DK: It was in Phoenix, Arizona, and I remember being utterly nervous. The whole standing on stage for an hour as yourself had me in knots. I pulled up to the hotel in the middle of summer, and there in the crosswalk outside the convention was this pack of Klingons in their leathers, plastic foreheads and hair down their backs just melting in the desert heat. I slid down in the back of the limo and thought ‘Oh God, there’s my peeps’.
So I’m getting to the moment right before I go on stage, and I tell my handler I had to go to the bathroom. We were in the back of the kitchen — you’re always standing in the back of a smelly kitchen waiting to go on stage — and he said there’s nowhere here; you can only use the bathrooms for the conventions. So we beelined across the convention hall to the bathrooms, and we push open the door and there are two Klingons standing right there, and when they say Malcom Reed walk in, their eyes popped out of their heads like bungie cords. So I nip around the corner to use the restroom, and I can hear them whispering, presumably about me, because it was in sodding Klingon! I finished up and came back and it was like magic, they were gone! And to this day, it’s like, did I imagine that or was it real?
BSR!: Looking back at Enterprise, where do you see that show and Malcom Reed in the legacy of Star Trek?
DK: The further we go from when we were on the air, I’m noticing that more and more people are finding the show through Netflix or on DVD. Each year I go to the conventions, I get more people telling me they didn’t really watch the show when it was on, but they have just watched it all now, and they think it’s the best one. Not to blow the trumpet too hard, but I think people are finally coming around to the fact it was a pretty good show. There were some clunky episodes, but overall, it had a great cast, good chemistry, a great look and I think we cemented out place in the lore of it pretty handsomely. It’s a shame; we had at least two more years in us, and we would have done it if there had been a network for us.
Unfortunately, the politics were deeper than that and UPN was struggling horribly and the rest of history. They were dismantling that and building something new, and there was no place for us on the CW. Very proud of the 98 episodes we did; it was a great ride. My time in Los Angeles is well colored by having had that show, and the experience living here would be very different without it.

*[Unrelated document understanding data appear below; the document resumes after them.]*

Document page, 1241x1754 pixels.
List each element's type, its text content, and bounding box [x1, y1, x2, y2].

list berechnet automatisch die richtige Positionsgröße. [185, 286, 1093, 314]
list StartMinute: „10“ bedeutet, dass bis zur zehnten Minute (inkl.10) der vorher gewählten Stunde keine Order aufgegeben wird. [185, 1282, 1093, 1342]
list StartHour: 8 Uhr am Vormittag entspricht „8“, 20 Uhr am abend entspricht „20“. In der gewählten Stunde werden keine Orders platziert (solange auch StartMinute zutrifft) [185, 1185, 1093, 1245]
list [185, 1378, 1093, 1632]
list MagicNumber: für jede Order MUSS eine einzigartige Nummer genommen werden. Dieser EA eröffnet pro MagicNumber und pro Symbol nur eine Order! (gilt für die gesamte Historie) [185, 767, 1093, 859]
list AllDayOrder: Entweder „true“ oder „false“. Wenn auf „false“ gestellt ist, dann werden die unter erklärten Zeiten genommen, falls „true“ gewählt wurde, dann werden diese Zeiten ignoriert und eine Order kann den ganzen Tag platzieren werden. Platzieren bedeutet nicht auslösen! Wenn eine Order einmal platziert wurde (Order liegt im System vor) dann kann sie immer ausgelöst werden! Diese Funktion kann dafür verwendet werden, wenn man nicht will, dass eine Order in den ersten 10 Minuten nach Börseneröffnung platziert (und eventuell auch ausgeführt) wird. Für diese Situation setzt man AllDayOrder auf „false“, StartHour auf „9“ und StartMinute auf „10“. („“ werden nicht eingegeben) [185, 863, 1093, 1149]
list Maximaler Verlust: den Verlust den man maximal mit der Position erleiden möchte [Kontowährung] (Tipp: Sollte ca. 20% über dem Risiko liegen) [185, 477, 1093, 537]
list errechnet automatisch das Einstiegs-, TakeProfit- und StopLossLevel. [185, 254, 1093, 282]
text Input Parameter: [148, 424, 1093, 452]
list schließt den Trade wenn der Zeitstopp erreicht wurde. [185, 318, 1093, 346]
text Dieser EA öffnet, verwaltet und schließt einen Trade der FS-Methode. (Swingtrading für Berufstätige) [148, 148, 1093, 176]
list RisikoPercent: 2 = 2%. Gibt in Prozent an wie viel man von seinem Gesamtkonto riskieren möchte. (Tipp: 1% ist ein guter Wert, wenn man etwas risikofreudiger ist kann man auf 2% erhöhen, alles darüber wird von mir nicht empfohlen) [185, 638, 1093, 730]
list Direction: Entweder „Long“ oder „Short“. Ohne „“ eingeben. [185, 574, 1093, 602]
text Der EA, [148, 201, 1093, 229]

BSR!: So almost moreso personally?
DK: Definitely; it was a crowning moment without a doubt. Really happy days. As an actor, you long for the ability to go to work on such a permanent level. And I was old enough to know to pinch myself every day as I drove between the gates of Paramount, “Don’t fuck this up kid; don’t miss a beat of it because this too shall pass” and it has. When I decided to be an actor 30 years ago, back in London, I resigned myself to living in rented homes and driving crappy cars the rest of my life. And you know what? It’s been a whole lot better than that, and I never stop pinching myself in that regard. I never had to do anything else since the day I said I wanted to be an actor. There were some table waiting and bar tending moments up until I got my first gig, but since then, I haven’t’ had to do anything else, and I remind myself of that, humbly.
BSR!: What’s your favorite episode of Enterprise?
DK: Shuttle Pod One at the end of Season 1. It came completely out of left field that we got that, and I think it stood up as a great dramatic show. And the other one which I think was our best episode was Cogenitor, and I thought that was a very interesting subject matter and just good TV. It stands up as a great hour of drama on an episodic show, never mind that it comes from a sci fi background.